:: Brief 1 ::
Write out the article on CABN's prefabricated homes in full, word for word.

--- Supplied passage ---

Homes cut energy use 63% compared to average Passive House standard

CABN's SON.DER, a 750-square-foot, two-bedroom unit designed to be energy efficient, affordable and viable for even remote areas. (Courtesy CABN)

CABN, a Toronto-based prefabricated home builder, is spreading the word about its mission to develop sustainable, net-zero and rapidly-built affordable houses with a prototype that will be unveiled in Ontario in May, and later in four U.S. states.

The company was founded in 2021 by CEO Jackson Wyatt, who also co-founded and sold Greenlid, a private label supplier of compostable tableware, cups and trays to Loblaws and CVS.

Wyatt, who spoke to SustainableBiz, said his move to the housing industry was based on a “selfish” desire to build the most "efficiently-cost house" that could be shipped and easily assembled in a remote area and would not be reliant on traditional electrical grids.

CABN, he said, was founded to “recognize that through advanced technology and manufacturing we can provide universally, attainable, affordable and sustainable housing across Canada and North America.”

How CABN builds its homes

CABN manufactures the homes in a controlled environment facility located in Brockville, Ont. There, they are assembled and packaged into a home kit.

The kits are transported in a 40-foot shipping container or on a flat-bed truck, where they are moved to the site - a building envelope can be erected in three to five days. After the envelope is set, interior finishing can be complete. CABN says the homes can be ready for move-in within three to five weeks.

The homes are built out of cross-laminated timber, a wood panel produced by gluing together layers of lumber that results in a lightweight and robust building material that is air-tight and insulating.

The cross-laminated timber is sourced from manufacturers in Southwestern Ontario and is Forest Stewardship Council-certified.

Wyatt, drawing upon his experience with Greenlid, also emphasized how the cross-laminated timber is compostable or recyclable.

--- Exercise materials ---

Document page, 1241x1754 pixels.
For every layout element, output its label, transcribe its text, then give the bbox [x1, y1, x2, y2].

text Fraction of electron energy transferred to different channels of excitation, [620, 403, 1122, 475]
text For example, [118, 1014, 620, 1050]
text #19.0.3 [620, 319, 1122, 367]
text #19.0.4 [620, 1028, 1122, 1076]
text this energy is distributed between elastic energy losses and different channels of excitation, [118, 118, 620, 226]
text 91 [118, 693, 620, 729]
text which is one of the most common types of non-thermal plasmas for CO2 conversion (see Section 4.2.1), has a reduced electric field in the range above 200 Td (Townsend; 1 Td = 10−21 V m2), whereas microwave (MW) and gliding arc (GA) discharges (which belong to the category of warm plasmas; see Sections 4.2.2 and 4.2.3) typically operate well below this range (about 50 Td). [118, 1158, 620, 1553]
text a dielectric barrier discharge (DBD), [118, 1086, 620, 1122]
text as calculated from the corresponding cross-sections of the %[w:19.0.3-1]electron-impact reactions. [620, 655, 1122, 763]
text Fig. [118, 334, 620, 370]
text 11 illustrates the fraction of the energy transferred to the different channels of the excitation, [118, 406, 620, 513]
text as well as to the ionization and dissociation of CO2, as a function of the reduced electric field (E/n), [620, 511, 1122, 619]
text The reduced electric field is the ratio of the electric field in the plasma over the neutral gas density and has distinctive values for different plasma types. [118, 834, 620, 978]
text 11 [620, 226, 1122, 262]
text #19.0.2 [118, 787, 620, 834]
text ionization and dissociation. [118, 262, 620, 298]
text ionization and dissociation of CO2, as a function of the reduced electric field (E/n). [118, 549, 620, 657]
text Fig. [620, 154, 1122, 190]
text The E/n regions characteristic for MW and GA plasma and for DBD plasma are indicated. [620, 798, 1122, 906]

---

:: Brief 2 ::
From the records above, give again the lines starting with the one containing "text Fraction of" and going on through the one containing "text as well", both included, with nothing else.

:: Answer 1 ::
Homes cut energy use 63% compared to average Passive House standard

CABN's SON.DER, a 750-square-foot, two-bedroom unit designed to be energy efficient, affordable and viable for even remote areas. (Courtesy CABN)

CABN, a Toronto-based prefabricated home builder, is spreading the word about its mission to develop sustainable, net-zero and rapidly-built affordable houses with a prototype that will be unveiled in Ontario in May, and later in four U.S. states.

The company was founded in 2021 by CEO Jackson Wyatt, who also co-founded and sold Greenlid, a private label supplier of compostable tableware, cups and trays to Loblaws and CVS.

Wyatt, who spoke to SustainableBiz, said his move to the housing industry was based on a “selfish” desire to build the most "efficiently-cost house" that could be shipped and easily assembled in a remote area and would not be reliant on traditional electrical grids.

CABN, he said, was founded to “recognize that through advanced technology and manufacturing we can provide universally, attainable, affordable and sustainable housing across Canada and North America.”

How CABN builds its homes

CABN manufactures the homes in a controlled environment facility located in Brockville, Ont. There, they are assembled and packaged into a home kit.

The kits are transported in a 40-foot shipping container or on a flat-bed truck, where they are moved to the site - a building envelope can be erected in three to five days. After the envelope is set, interior finishing can be complete. CABN says the homes can be ready for move-in within three to five weeks.

The homes are built out of cross-laminated timber, a wood panel produced by gluing together layers of lumber that results in a lightweight and robust building material that is air-tight and insulating.

The cross-laminated timber is sourced from manufacturers in Southwestern Ontario and is Forest Stewardship Council-certified.

Wyatt, drawing upon his experience with Greenlid, also emphasized how the cross-laminated timber is compostable or recyclable.

:: Answer 2 ::
text Fraction of electron energy transferred to different channels of excitation, [620, 403, 1122, 475]
text For example, [118, 1014, 620, 1050]
text #19.0.3 [620, 319, 1122, 367]
text #19.0.4 [620, 1028, 1122, 1076]
text this energy is distributed between elastic energy losses and different channels of excitation, [118, 118, 620, 226]
text 91 [118, 693, 620, 729]
text which is one of the most common types of non-thermal plasmas for CO2 conversion (see Section 4.2.1), has a reduced electric field in the range above 200 Td (Townsend; 1 Td = 10−21 V m2), whereas microwave (MW) and gliding arc (GA) discharges (which belong to the category of warm plasmas; see Sections 4.2.2 and 4.2.3) typically operate well below this range (about 50 Td). [118, 1158, 620, 1553]
text a dielectric barrier discharge (DBD), [118, 1086, 620, 1122]
text as calculated from the corresponding cross-sections of the %[w:19.0.3-1]electron-impact reactions. [620, 655, 1122, 763]
text Fig. [118, 334, 620, 370]
text 11 illustrates the fraction of the energy transferred to the different channels of the excitation, [118, 406, 620, 513]
text as well as to the ionization and dissociation of CO2, as a function of the reduced electric field (E/n), [620, 511, 1122, 619]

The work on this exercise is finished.